[[ Passage open ]]

Boring & Tunneling Co. of America, Inc. v. Salazar

Decision Date30 November 1989
Docket NumberNo. 01-89-00686-CV,01-89-00686-CV
Citation782 S.W.2d 284
PartiesBORING & TUNNELING COMPANY OF AMERICA, INC. and Lee Arthur Evans, Relators, v. The Honorable Felix SALAZAR, District Judge of the 157th District Court, Harris County, Texas, Respondent. (1st Dist.)
CourtTexas Court of Appeals

Tom M. Davis, Jr., JoAnn Storey, Davis & McFall, P.C., Houston, for relators.

Before MIRABAL, WARREN and DUGGAN, JJ.

ORIGINAL PROCEEDING ON PETITION FOR WRIT OF MANDAMUS

MIRABAL, Justice.

The relators seek to have this Court order the trial court to rescind an order issued in a personal injury case that grants discovery of certain documents. Relators claim that the documents are exempt from discovery because of investigative and attorney-client privileges.

The underlying dispute involves the death of three vehicle occupants, who died after their car collided with a company truck driven by Lee Arthur Evans. Evans and his company, Boring & Tunneling Company of America, Inc., are defendants in the lawsuit. After the accident, Evans was arrested on suspicion of driving while intoxicated. The accident occurred May 5, 1985; suit was filed December 9, 1985.

[[ Passage closed ]]
[[ Task input open ]]

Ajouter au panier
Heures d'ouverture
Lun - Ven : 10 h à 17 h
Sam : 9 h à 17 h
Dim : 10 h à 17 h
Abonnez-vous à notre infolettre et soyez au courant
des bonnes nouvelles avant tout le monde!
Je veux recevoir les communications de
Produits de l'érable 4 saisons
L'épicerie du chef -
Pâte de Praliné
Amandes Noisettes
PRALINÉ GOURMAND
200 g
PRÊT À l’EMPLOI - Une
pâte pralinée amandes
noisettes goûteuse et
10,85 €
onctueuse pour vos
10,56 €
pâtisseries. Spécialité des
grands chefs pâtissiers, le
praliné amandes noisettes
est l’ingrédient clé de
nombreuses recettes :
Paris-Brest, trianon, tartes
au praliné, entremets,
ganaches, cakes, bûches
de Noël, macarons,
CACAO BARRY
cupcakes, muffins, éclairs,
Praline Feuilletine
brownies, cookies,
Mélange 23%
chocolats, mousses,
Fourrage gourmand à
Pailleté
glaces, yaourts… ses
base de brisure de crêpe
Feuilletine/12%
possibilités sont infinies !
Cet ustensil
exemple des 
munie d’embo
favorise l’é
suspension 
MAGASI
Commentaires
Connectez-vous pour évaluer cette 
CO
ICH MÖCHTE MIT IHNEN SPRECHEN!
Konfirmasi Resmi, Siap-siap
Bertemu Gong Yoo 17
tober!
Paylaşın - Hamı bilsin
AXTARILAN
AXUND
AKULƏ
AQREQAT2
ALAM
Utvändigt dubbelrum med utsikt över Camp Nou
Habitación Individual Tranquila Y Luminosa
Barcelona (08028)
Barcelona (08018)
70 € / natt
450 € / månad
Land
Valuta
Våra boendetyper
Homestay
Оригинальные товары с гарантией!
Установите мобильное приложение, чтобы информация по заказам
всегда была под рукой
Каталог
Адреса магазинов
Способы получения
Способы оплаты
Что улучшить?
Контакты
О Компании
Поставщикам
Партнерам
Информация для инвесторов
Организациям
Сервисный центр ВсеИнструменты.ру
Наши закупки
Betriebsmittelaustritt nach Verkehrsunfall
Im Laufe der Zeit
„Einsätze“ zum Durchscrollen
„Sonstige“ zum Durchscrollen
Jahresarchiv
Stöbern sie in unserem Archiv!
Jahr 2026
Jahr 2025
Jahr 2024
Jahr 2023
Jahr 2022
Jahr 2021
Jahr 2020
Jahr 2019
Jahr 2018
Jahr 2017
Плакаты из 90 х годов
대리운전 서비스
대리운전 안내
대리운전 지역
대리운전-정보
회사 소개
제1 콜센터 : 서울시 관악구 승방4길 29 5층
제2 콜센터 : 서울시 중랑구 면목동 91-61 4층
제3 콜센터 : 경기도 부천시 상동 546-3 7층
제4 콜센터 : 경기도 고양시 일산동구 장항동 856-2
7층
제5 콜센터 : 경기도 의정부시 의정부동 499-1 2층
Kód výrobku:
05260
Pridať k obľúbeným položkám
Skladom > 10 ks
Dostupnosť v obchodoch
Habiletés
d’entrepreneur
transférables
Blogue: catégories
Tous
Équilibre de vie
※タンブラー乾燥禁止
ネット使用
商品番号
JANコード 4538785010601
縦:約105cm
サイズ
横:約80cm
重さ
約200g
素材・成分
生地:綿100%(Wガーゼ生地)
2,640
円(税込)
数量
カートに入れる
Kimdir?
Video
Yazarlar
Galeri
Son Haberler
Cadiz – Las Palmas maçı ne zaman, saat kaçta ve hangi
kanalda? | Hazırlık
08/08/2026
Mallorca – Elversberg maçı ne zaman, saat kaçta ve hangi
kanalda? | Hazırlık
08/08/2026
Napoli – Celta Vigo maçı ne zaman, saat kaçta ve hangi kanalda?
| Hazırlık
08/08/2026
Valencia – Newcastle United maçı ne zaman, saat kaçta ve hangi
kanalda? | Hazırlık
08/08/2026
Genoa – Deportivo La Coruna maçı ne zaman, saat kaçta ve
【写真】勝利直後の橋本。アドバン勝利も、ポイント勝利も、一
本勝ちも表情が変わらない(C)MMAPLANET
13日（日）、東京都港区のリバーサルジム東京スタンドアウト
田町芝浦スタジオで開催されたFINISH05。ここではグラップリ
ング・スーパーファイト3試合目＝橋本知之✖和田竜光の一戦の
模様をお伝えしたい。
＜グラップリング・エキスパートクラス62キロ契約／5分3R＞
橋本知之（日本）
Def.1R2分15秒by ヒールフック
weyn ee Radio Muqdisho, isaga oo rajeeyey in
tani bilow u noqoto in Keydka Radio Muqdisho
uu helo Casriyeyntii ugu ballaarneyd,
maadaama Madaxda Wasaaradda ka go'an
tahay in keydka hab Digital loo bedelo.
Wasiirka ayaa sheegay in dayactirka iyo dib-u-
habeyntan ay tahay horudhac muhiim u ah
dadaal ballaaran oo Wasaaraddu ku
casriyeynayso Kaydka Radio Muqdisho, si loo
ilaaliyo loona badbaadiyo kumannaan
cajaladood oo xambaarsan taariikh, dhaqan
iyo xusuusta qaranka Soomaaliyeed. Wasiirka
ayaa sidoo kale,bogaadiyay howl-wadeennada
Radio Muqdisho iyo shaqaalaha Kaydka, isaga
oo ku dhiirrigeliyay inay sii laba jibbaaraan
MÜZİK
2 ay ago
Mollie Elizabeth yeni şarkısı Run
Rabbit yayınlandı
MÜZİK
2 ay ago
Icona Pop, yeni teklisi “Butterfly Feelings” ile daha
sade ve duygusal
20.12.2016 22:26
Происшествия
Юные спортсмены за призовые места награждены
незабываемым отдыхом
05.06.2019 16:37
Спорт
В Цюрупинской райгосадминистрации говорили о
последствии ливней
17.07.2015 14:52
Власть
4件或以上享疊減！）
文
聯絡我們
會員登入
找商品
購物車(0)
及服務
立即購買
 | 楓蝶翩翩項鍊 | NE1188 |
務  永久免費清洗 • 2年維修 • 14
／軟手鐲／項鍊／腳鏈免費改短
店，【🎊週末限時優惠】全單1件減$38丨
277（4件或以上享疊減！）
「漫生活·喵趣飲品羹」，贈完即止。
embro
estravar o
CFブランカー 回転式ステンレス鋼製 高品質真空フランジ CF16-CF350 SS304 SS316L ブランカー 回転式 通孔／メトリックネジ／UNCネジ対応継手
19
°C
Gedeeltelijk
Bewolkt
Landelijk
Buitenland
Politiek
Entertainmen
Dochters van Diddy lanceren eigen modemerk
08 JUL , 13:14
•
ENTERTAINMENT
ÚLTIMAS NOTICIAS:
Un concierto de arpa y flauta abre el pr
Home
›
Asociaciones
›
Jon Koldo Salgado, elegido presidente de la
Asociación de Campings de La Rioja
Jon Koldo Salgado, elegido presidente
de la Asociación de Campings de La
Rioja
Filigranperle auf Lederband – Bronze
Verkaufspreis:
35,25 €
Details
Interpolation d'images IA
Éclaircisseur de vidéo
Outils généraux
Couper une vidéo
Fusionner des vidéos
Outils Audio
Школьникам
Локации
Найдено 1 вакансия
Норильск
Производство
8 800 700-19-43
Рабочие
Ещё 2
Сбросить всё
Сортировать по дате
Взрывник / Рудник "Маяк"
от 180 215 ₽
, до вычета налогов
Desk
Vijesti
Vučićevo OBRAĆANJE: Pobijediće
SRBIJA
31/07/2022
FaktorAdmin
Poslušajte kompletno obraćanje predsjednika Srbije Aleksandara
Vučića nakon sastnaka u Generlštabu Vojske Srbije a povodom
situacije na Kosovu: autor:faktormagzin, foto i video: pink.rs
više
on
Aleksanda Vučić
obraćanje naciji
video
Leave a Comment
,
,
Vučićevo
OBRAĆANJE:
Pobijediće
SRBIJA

[[ Task input closed ]]

*Complete the following:*
(A) According to the court opinion, why do the relators say the documents covered by the trial court's order should not be subject to discovery?
(B) Write out the part of the entries that opens at their start and closes with the line containing "Produits de l'érable 4 saisons".
The court opinion above and the entries have no connection to each other.

*Outputs for the tasks:*
(A) The relators claim the documents are exempt from discovery because of investigative and attorney-client privileges.

(B)
Ajouter au panier
Heures d'ouverture
Lun - Ven : 10 h à 17 h
Sam : 9 h à 17 h
Dim : 10 h à 17 h
Abonnez-vous à notre infolettre et soyez au courant
des bonnes nouvelles avant tout le monde!
Je veux recevoir les communications de
Produits de l'érable 4 saisons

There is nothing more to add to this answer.